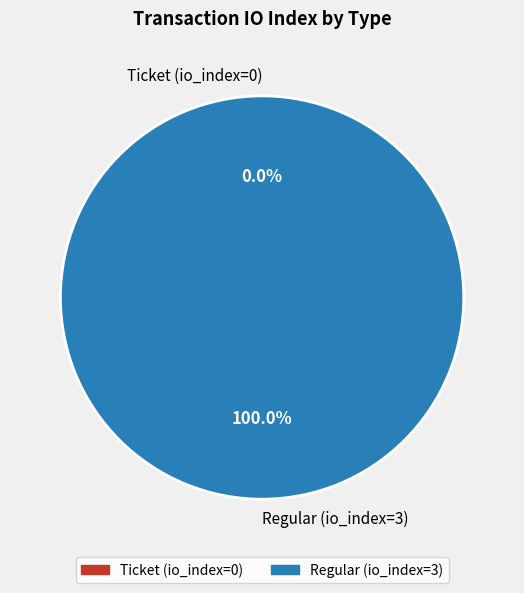

What is the total percentage of Regular (io_index=3) and Ticket (io_index=0)?

100.0%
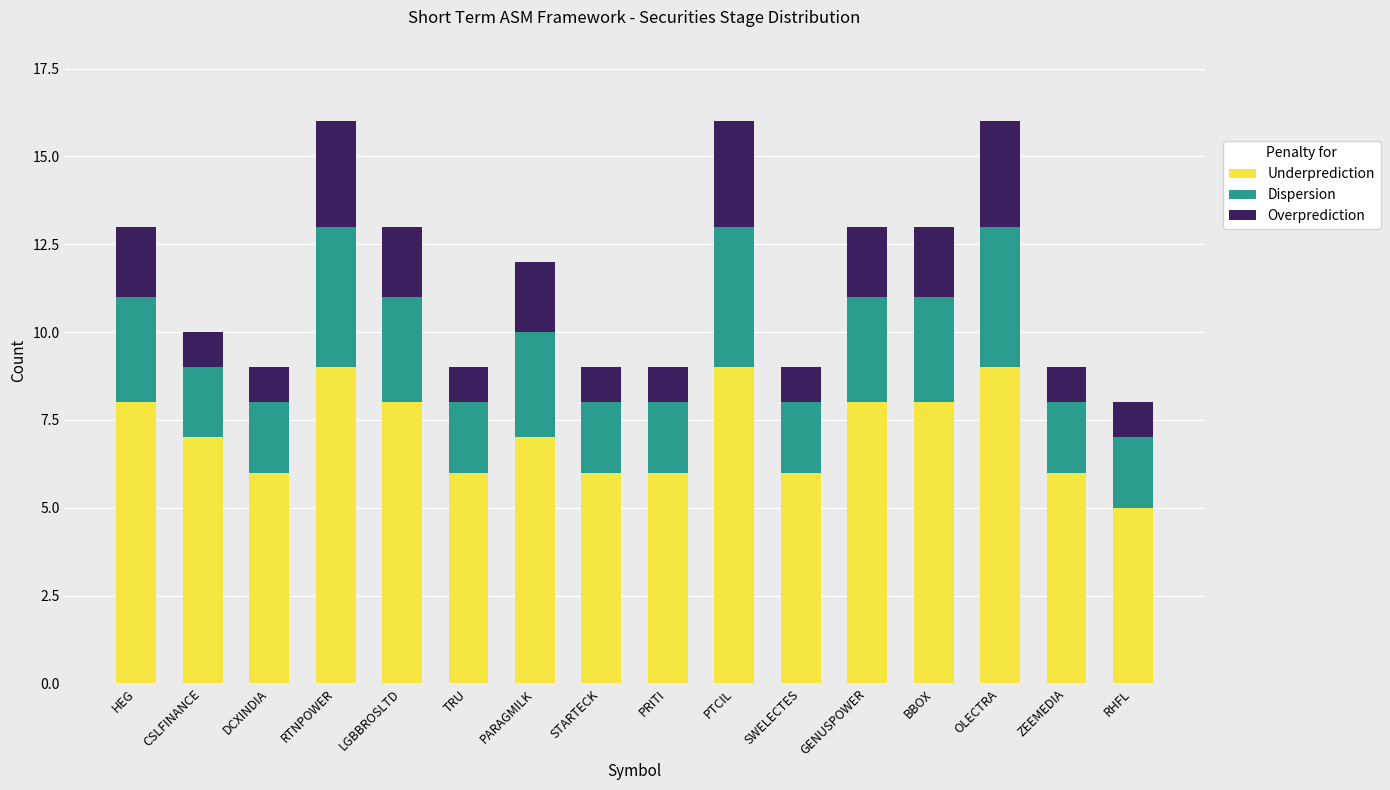

What is the sum of all Underprediction values?

114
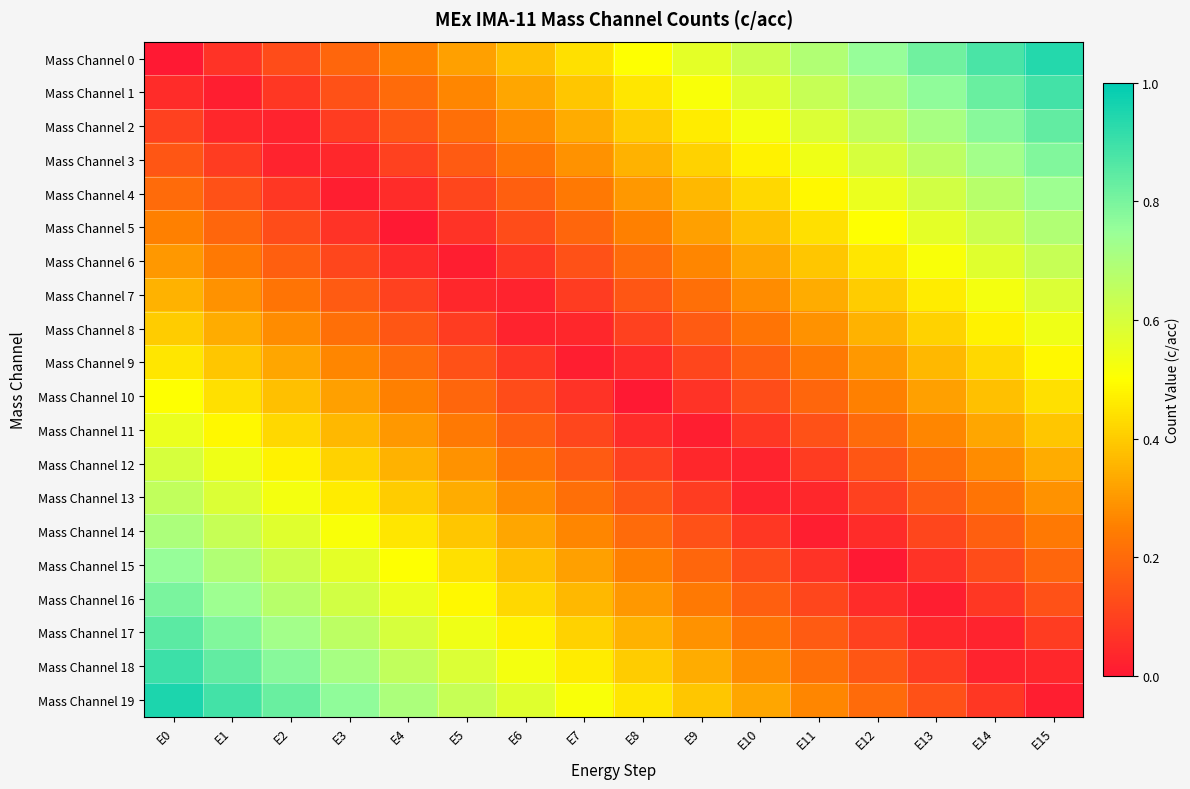

Reading right to left, what are all the values shown in this chart?

Mass Channel 0: E15=0.9	E14=0.9	E13=0.8	E12=0.8	E11=0.7	E10=0.6	E9=0.6	E8=0.5	E7=0.4	E6=0.4	E5=0.3	E4=0.2	E3=0.2	E2=0.1	E1=0.1	E0=0.0
Mass Channel 1: E15=0.9	E14=0.8	E13=0.8	E12=0.7	E11=0.6	E10=0.6	E9=0.5	E8=0.5	E7=0.4	E6=0.3	E5=0.3	E4=0.2	E3=0.1	E2=0.1	E1=0.0	E0=0.1
Mass Channel 2: E15=0.8	E14=0.8	E13=0.7	E12=0.7	E11=0.6	E10=0.5	E9=0.5	E8=0.4	E7=0.3	E6=0.3	E5=0.2	E4=0.1	E3=0.1	E2=0.0	E1=0.0	E0=0.1
Mass Channel 3: E15=0.8	E14=0.7	E13=0.7	E12=0.6	E11=0.5	E10=0.5	E9=0.4	E8=0.3	E7=0.3	E6=0.2	E5=0.2	E4=0.1	E3=0.0	E2=0.0	E1=0.1	E0=0.1
Mass Channel 4: E15=0.7	E14=0.7	E13=0.6	E12=0.6	E11=0.5	E10=0.4	E9=0.4	E8=0.3	E7=0.2	E6=0.2	E5=0.1	E4=0.0	E3=0.0	E2=0.1	E1=0.1	E0=0.2
Mass Channel 5: E15=0.7	E14=0.6	E13=0.6	E12=0.5	E11=0.4	E10=0.4	E9=0.3	E8=0.2	E7=0.2	E6=0.1	E5=0.1	E4=0.0	E3=0.1	E2=0.1	E1=0.2	E0=0.2
Mass Channel 6: E15=0.6	E14=0.6	E13=0.5	E12=0.5	E11=0.4	E10=0.3	E9=0.3	E8=0.2	E7=0.1	E6=0.1	E5=0.0	E4=0.0	E3=0.1	E2=0.2	E1=0.2	E0=0.3
Mass Channel 7: E15=0.6	E14=0.5	E13=0.5	E12=0.4	E11=0.3	E10=0.3	E9=0.2	E8=0.2	E7=0.1	E6=0.0	E5=0.0	E4=0.1	E3=0.2	E2=0.2	E1=0.3	E0=0.3
Mass Channel 8: E15=0.5	E14=0.5	E13=0.4	E12=0.3	E11=0.3	E10=0.2	E9=0.2	E8=0.1	E7=0.0	E6=0.0	E5=0.1	E4=0.2	E3=0.2	E2=0.3	E1=0.3	E0=0.4
Mass Channel 9: E15=0.5	E14=0.4	E13=0.4	E12=0.3	E11=0.2	E10=0.2	E9=0.1	E8=0.0	E7=0.0	E6=0.1	E5=0.1	E4=0.2	E3=0.3	E2=0.3	E1=0.4	E0=0.5
Mass Channel 10: E15=0.4	E14=0.4	E13=0.3	E12=0.2	E11=0.2	E10=0.1	E9=0.1	E8=0.0	E7=0.1	E6=0.1	E5=0.2	E4=0.2	E3=0.3	E2=0.4	E1=0.4	E0=0.5
Mass Channel 11: E15=0.4	E14=0.3	E13=0.3	E12=0.2	E11=0.1	E10=0.1	E9=0.0	E8=0.1	E7=0.1	E6=0.2	E5=0.2	E4=0.3	E3=0.4	E2=0.4	E1=0.5	E0=0.6
Mass Channel 12: E15=0.3	E14=0.3	E13=0.2	E12=0.2	E11=0.1	E10=0.0	E9=0.0	E8=0.1	E7=0.2	E6=0.2	E5=0.3	E4=0.3	E3=0.4	E2=0.5	E1=0.5	E0=0.6
Mass Channel 13: E15=0.3	E14=0.2	E13=0.2	E12=0.1	E11=0.0	E10=0.0	E9=0.1	E8=0.2	E7=0.2	E6=0.3	E5=0.3	E4=0.4	E3=0.5	E2=0.5	E1=0.6	E0=0.7
Mass Channel 14: E15=0.2	E14=0.2	E13=0.1	E12=0.1	E11=0.0	E10=0.1	E9=0.1	E8=0.2	E7=0.3	E6=0.3	E5=0.4	E4=0.4	E3=0.5	E2=0.6	E1=0.6	E0=0.7
Mass Channel 15: E15=0.2	E14=0.1	E13=0.1	E12=0.0	E11=0.1	E10=0.1	E9=0.2	E8=0.2	E7=0.3	E6=0.4	E5=0.4	E4=0.5	E3=0.6	E2=0.6	E1=0.7	E0=0.8
Mass Channel 16: E15=0.1	E14=0.1	E13=0.0	E12=0.1	E11=0.1	E10=0.2	E9=0.2	E8=0.3	E7=0.4	E6=0.4	E5=0.5	E4=0.6	E3=0.6	E2=0.7	E1=0.7	E0=0.8
Mass Channel 17: E15=0.1	E14=0.0	E13=0.0	E12=0.1	E11=0.2	E10=0.2	E9=0.3	E8=0.3	E7=0.4	E6=0.5	E5=0.5	E4=0.6	E3=0.7	E2=0.7	E1=0.8	E0=0.8
Mass Channel 18: E15=0.0	E14=0.0	E13=0.1	E12=0.2	E11=0.2	E10=0.3	E9=0.3	E8=0.4	E7=0.5	E6=0.5	E5=0.6	E4=0.7	E3=0.7	E2=0.8	E1=0.8	E0=0.9
Mass Channel 19: E15=0.0	E14=0.1	E13=0.1	E12=0.2	E11=0.3	E10=0.3	E9=0.4	E8=0.4	E7=0.5	E6=0.6	E5=0.6	E4=0.7	E3=0.8	E2=0.8	E1=0.9	E0=0.9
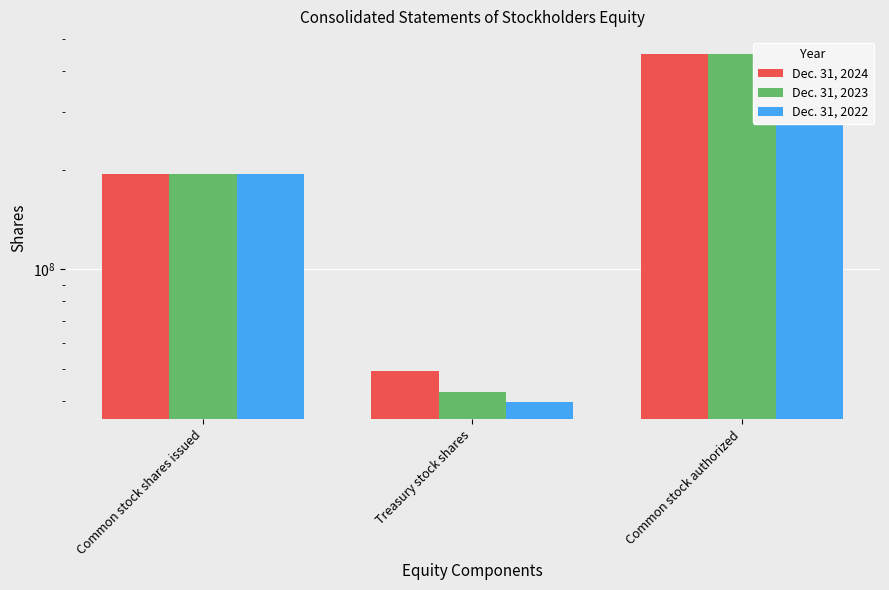

Is the value of Dec. 31, 2022 at Common stock authorized greater than the value of Dec. 31, 2024 at Common stock shares issued?

Yes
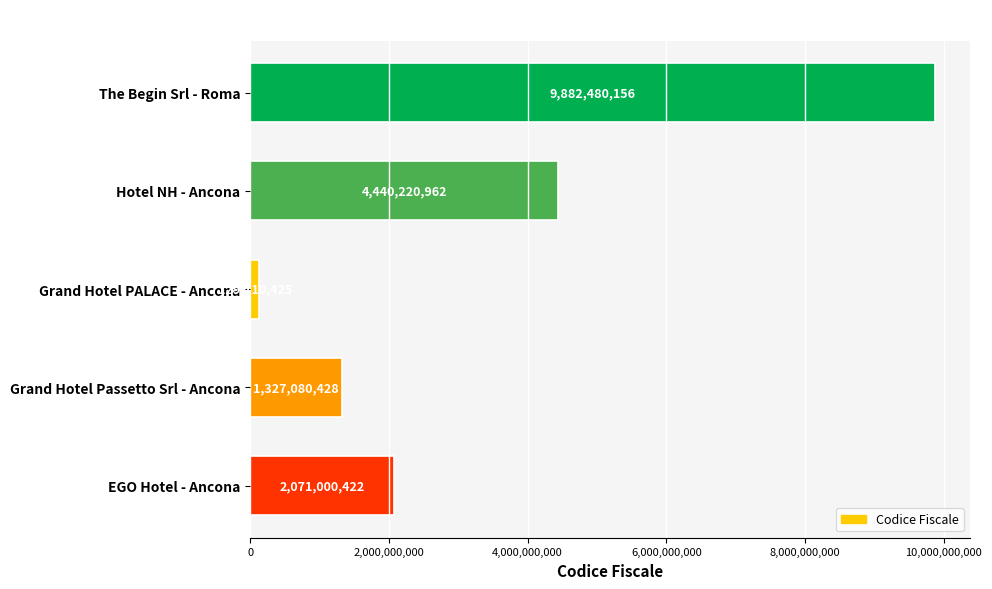

The chart shows a value of 2792074359 at EGO Hotel - Ancona. True or false?

False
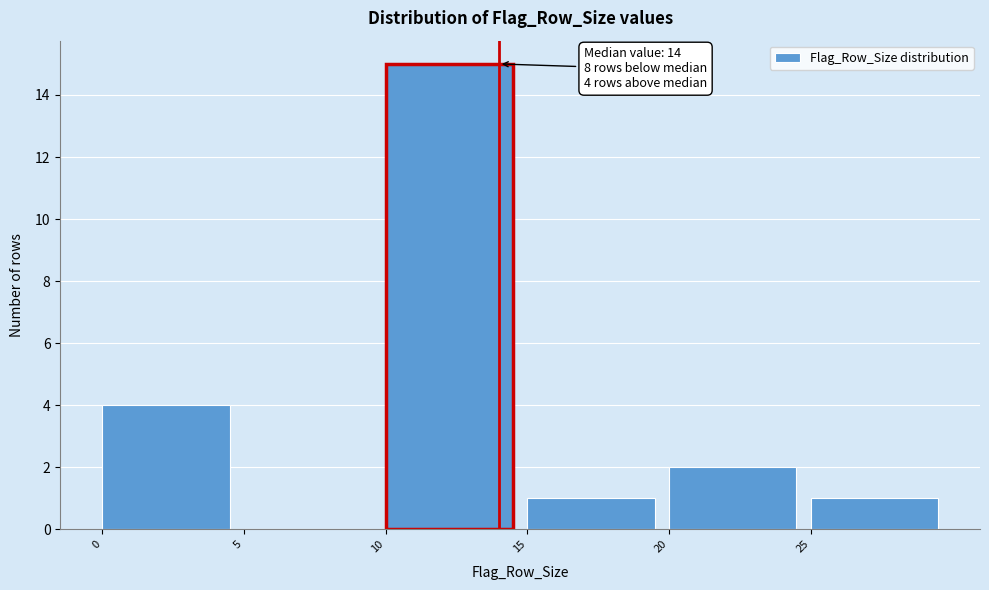

Over which range of the x-axis is the bar tallest?

10 to 15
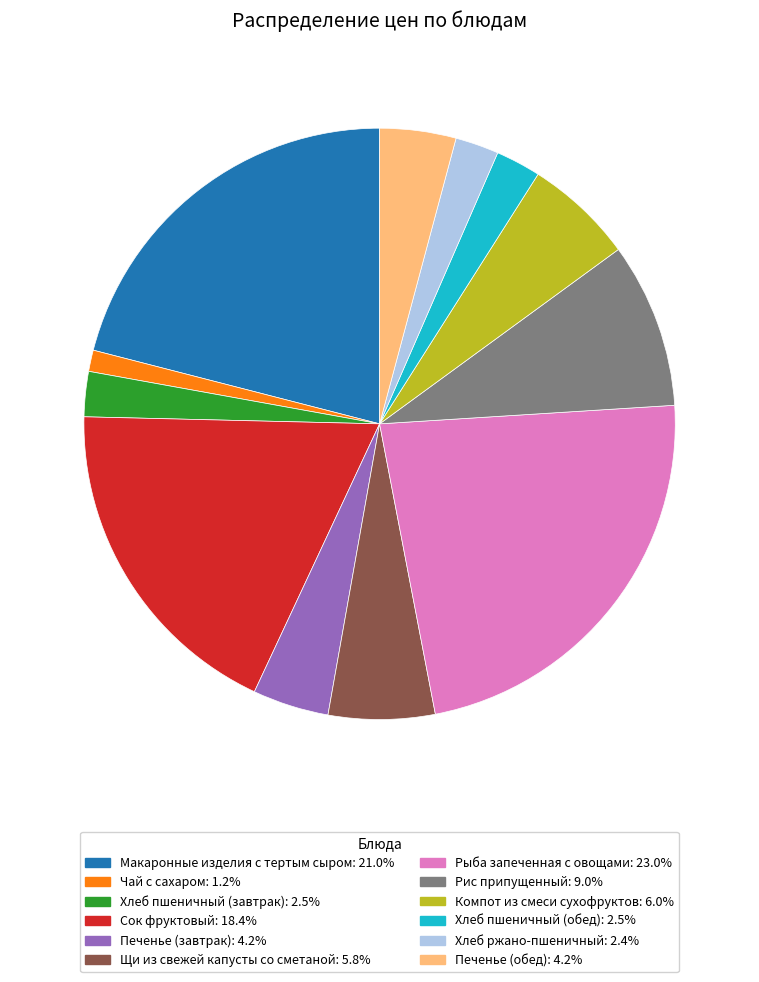

What is the smallest slice in the pie chart?

Чай с сахаром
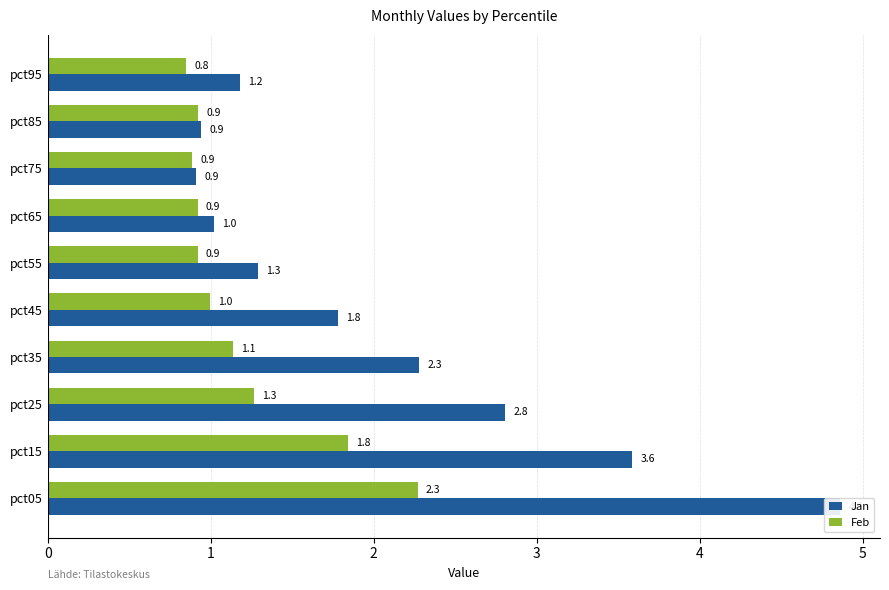

What is the spread (max minus min) of values at pct05?

2.6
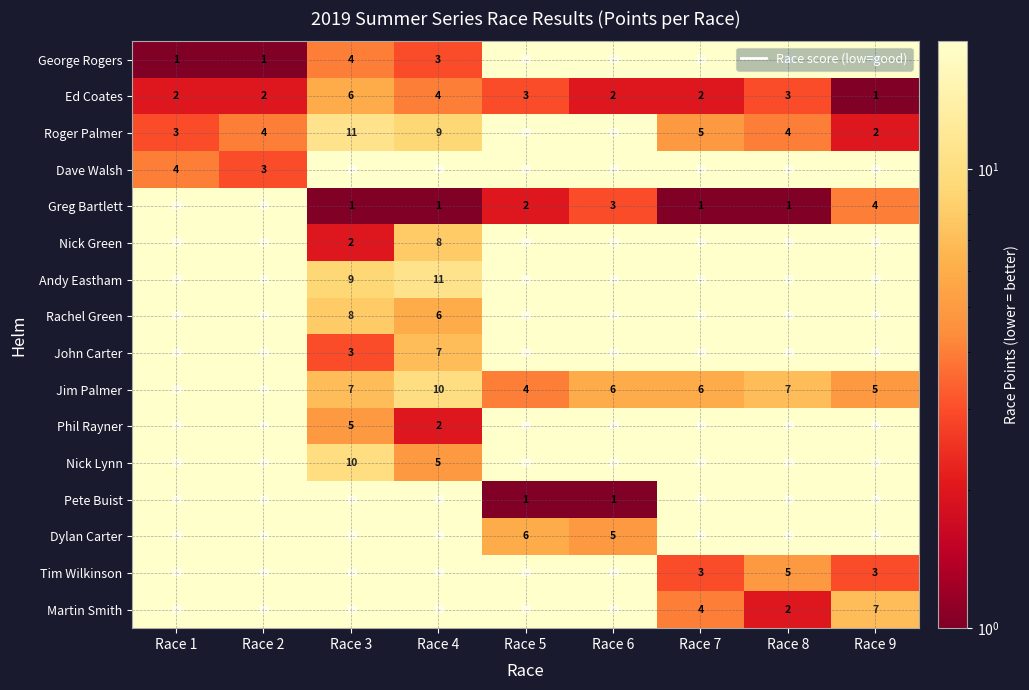

The value of Rachel Green at Race 9 is 34. True or false?

False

▶ _Goal of the exercise_
Render the entries from their start through the line containing "Reading right to" as a Markdown table with the columns Row and Line, numbering each line and skipping blank ones. Leave the pictures out.

▶ _Solution for this problem_
| Row | Line |
|---|---|
| 1 | What is the total percentage of Regular (io_index=3) and Ticket (io_index=0)? |
| 2 | 100.0% |
| 3 | What is the sum of all Underprediction values? |
| 4 | 114 |
| 5 | Reading right to left, what are all the values shown in this chart? |